Suatu ketika saya membaca artikel di tabloid hiburan
mengenai tips mengajarkan anak cinta membaca. Ada enam poin yang disebut, dan
poin terakhir membuat saya heran: bacaan tidak mengandung unsur pornografi.
Dalam hati, saya pun tertawa. Ya jelaslah, masa orang tua memberi bacaan berbau
pornografi pada anak? Mungkin kalau anak usia SD ke atas, orang tua bisa saja
kecolongan memberikan komik yang ternyata di dalamnya ada konten berbau
pornografi, tapi anak saya kan masih balita.
Ternyata saat itu saya terlalu berpikir sempit, karena
beberapa hari kemudian saya menyadari apa yang dimaksud oleh tabloid tersebut.

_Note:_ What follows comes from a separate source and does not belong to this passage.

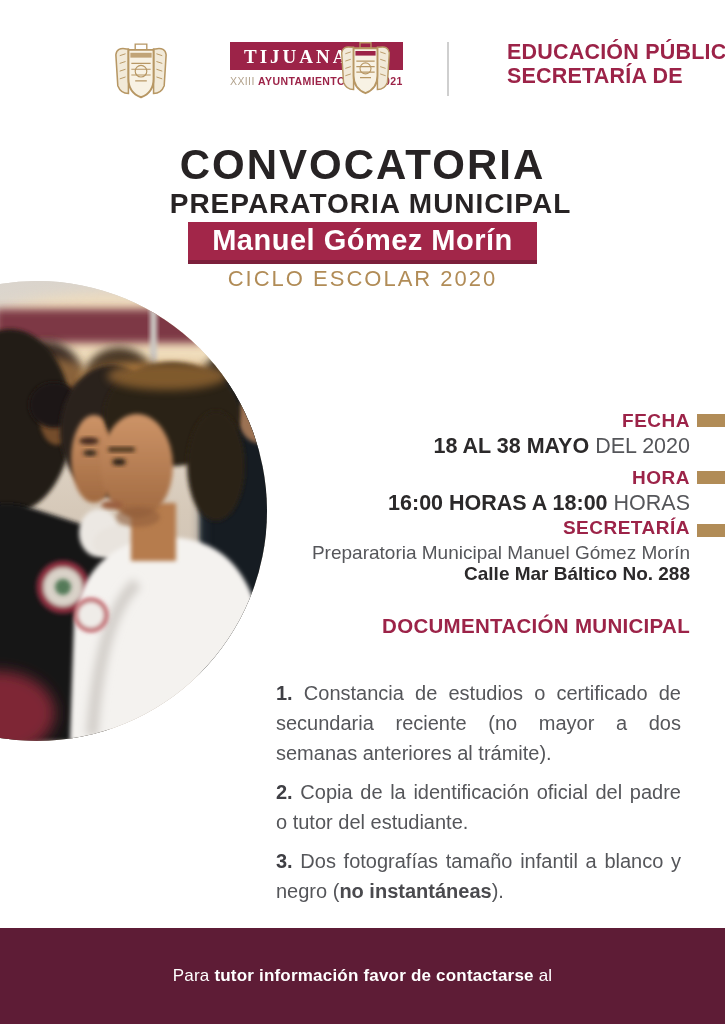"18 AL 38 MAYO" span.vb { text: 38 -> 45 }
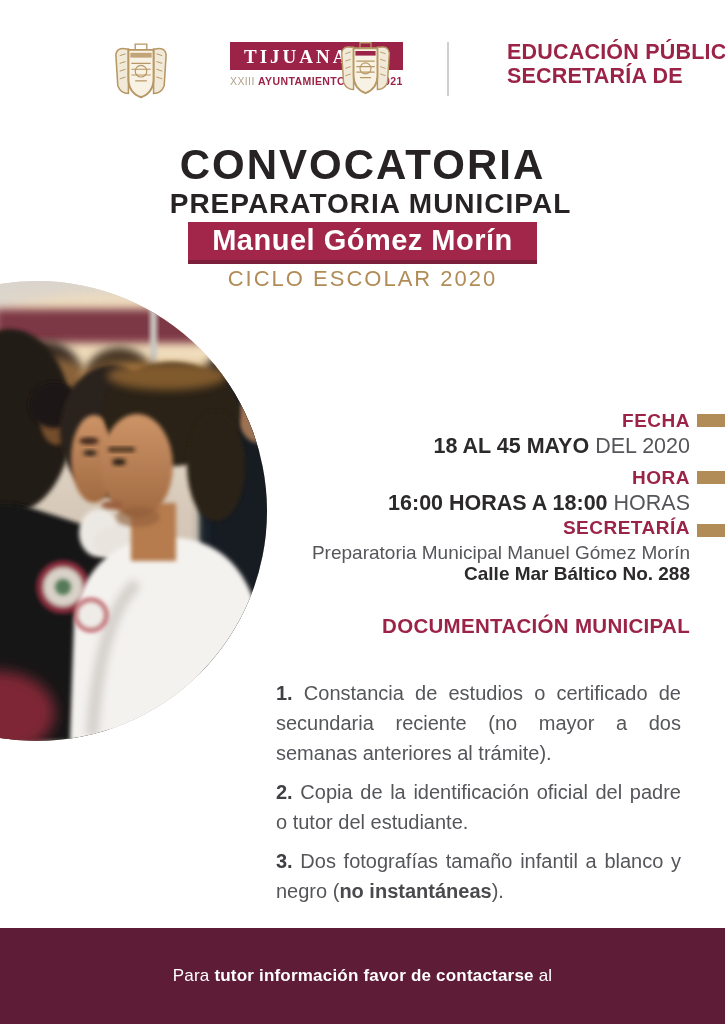"1. Constancia de estudios o" .req-list p { margin: 9px -> 0 }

Saat itu saya seperti biasa menemani Aksa membaca buku di
depan rak buku. Rak buku ini berada di ruang keluarga yang juga pusat kegiatan
bermain dan belajar anak saya. Sejak ia mulai bisa membuka halaman buku tanpa
dibantu, ia lebih sering membuka-buka buku sendiri. Sebagai catatan, rak buku
ini berisi buku saya dan suami juga, termasuk majalah dan novel.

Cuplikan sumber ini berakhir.